▸ WRITTEN TASK
Go through the entries below and count the lines where "principales" occurs. Give nothing but that number.

(Saved entries)
........

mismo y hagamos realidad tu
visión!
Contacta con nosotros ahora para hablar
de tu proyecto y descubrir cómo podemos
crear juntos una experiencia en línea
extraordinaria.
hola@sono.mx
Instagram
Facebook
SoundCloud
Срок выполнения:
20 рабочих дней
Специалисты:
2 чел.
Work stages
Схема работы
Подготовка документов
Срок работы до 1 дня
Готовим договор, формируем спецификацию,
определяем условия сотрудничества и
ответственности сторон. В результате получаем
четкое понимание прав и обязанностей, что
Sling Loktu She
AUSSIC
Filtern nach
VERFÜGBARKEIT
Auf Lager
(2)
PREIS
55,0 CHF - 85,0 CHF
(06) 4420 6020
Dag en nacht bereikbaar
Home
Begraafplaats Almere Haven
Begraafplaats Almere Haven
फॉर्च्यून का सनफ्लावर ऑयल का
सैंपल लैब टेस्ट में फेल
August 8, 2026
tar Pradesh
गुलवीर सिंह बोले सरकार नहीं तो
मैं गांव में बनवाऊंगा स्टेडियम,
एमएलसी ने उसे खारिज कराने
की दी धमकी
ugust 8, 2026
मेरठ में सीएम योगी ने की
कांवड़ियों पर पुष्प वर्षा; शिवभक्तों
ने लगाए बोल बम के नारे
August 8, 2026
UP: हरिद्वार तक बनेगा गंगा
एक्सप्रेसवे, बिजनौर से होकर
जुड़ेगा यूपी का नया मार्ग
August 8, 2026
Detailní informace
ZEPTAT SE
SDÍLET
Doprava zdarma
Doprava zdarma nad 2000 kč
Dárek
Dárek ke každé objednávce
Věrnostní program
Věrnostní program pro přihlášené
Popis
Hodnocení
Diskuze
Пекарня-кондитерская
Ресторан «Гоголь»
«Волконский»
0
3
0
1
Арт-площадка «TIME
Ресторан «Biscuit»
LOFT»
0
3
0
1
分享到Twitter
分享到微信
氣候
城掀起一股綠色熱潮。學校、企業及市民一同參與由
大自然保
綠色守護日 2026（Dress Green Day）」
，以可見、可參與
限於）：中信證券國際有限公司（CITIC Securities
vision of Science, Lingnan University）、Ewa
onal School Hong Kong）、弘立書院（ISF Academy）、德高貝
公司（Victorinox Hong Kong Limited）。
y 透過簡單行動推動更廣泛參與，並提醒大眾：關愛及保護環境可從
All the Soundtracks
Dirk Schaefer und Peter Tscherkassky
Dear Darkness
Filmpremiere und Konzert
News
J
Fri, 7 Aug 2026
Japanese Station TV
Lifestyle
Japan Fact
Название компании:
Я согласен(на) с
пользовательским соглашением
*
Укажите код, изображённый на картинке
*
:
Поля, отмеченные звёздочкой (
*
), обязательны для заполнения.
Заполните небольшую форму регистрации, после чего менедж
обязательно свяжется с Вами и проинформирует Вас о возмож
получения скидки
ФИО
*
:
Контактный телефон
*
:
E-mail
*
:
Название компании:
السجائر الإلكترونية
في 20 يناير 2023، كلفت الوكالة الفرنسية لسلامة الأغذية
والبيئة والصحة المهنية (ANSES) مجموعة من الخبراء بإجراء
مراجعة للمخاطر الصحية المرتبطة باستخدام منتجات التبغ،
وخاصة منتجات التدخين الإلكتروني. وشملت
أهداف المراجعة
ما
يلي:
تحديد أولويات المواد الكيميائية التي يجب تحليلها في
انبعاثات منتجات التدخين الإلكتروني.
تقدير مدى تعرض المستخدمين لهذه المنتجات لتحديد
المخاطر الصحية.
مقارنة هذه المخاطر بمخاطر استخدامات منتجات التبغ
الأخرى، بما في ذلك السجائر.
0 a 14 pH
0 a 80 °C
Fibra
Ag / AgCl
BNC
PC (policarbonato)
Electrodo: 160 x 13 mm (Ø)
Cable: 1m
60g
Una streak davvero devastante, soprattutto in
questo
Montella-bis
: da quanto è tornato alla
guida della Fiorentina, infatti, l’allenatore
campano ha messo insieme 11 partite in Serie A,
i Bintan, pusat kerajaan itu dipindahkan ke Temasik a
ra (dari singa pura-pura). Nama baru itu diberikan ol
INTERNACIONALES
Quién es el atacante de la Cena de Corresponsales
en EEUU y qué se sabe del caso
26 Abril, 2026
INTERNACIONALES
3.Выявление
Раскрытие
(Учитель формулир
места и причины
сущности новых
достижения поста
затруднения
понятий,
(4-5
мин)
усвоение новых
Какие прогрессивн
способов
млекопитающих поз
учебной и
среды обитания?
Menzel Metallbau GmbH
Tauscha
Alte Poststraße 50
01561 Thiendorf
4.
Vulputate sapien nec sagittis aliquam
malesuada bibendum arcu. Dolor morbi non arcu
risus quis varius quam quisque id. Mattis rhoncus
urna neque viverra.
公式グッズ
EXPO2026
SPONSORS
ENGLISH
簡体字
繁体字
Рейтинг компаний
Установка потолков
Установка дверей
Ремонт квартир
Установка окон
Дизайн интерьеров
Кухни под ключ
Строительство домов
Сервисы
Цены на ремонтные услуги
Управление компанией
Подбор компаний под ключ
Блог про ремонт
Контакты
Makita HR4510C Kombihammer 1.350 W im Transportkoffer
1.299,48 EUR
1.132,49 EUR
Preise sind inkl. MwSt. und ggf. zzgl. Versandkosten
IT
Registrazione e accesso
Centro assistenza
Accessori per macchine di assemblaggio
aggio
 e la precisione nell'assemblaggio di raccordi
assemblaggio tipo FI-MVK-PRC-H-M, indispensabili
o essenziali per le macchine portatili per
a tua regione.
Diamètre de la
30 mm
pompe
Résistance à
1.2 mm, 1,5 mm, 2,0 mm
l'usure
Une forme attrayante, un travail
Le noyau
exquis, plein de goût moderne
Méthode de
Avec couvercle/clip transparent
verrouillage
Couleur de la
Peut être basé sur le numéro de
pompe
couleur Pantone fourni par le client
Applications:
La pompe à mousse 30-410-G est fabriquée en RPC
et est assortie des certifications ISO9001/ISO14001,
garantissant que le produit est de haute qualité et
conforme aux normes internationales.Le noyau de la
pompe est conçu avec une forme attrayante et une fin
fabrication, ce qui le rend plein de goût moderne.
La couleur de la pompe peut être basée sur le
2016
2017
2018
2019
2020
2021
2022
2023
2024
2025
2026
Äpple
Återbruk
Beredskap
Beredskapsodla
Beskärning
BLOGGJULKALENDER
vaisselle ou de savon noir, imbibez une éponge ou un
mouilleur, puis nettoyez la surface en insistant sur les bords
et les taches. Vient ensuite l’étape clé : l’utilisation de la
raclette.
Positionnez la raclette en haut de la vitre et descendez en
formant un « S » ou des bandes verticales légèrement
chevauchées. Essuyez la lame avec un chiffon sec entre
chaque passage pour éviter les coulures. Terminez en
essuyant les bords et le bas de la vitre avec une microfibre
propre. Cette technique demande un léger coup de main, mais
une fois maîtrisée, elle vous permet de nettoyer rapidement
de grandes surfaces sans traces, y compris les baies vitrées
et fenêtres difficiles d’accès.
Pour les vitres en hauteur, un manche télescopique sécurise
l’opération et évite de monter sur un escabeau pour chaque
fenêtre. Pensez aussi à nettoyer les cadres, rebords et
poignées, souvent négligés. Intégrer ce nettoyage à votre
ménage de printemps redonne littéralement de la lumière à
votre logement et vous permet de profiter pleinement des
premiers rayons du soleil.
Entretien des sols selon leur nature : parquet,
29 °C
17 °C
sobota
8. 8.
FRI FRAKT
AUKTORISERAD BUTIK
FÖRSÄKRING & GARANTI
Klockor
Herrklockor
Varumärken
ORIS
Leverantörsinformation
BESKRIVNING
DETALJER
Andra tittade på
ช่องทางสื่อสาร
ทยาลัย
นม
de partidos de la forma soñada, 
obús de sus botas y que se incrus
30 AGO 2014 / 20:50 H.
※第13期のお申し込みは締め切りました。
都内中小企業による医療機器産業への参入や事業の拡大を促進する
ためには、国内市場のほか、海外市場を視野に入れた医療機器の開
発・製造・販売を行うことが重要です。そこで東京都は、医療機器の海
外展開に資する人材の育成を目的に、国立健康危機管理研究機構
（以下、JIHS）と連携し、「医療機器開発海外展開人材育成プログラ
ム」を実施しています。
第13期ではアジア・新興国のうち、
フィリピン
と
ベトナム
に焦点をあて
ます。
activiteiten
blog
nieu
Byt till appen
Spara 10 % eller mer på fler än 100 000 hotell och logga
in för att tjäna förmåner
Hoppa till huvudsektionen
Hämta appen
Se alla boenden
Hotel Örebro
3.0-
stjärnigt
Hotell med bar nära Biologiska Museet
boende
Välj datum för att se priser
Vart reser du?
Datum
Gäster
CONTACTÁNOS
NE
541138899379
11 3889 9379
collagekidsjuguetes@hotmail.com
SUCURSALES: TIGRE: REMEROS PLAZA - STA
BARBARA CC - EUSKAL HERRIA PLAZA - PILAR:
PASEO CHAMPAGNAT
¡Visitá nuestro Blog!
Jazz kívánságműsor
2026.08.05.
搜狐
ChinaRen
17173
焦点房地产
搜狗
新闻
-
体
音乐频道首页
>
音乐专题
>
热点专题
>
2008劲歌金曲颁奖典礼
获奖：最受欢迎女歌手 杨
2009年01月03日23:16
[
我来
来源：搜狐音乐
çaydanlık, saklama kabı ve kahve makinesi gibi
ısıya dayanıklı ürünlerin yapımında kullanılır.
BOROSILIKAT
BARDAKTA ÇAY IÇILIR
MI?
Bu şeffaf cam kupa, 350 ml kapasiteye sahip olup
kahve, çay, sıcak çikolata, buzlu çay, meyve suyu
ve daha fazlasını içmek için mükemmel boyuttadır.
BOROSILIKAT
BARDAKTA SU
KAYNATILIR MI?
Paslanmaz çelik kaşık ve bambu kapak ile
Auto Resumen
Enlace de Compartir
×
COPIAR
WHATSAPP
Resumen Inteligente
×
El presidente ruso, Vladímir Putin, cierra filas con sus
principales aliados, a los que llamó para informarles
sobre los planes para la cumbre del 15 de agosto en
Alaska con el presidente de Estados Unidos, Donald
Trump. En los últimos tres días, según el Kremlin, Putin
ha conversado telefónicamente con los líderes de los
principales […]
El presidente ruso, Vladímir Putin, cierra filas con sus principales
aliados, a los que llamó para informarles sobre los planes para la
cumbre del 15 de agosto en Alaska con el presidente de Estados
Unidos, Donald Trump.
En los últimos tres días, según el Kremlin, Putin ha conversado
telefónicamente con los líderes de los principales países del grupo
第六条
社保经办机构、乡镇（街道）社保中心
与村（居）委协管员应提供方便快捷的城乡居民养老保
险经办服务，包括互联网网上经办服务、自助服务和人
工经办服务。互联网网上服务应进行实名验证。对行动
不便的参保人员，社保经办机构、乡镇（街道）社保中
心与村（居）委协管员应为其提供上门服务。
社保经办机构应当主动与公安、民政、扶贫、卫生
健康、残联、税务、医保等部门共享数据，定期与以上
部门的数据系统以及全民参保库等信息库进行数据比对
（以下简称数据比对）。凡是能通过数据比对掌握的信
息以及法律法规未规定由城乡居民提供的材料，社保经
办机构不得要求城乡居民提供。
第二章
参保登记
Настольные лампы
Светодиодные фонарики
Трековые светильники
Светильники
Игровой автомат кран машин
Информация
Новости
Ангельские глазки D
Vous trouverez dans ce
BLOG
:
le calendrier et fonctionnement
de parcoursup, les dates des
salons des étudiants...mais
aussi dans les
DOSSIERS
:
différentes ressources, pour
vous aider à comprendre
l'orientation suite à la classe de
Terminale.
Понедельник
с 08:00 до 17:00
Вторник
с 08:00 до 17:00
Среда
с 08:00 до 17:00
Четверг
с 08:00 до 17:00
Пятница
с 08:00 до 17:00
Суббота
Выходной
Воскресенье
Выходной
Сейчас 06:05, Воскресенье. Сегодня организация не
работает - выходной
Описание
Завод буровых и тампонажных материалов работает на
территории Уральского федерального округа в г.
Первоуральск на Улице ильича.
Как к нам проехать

........

▸ RESULT FOR THIS EXERCISE
4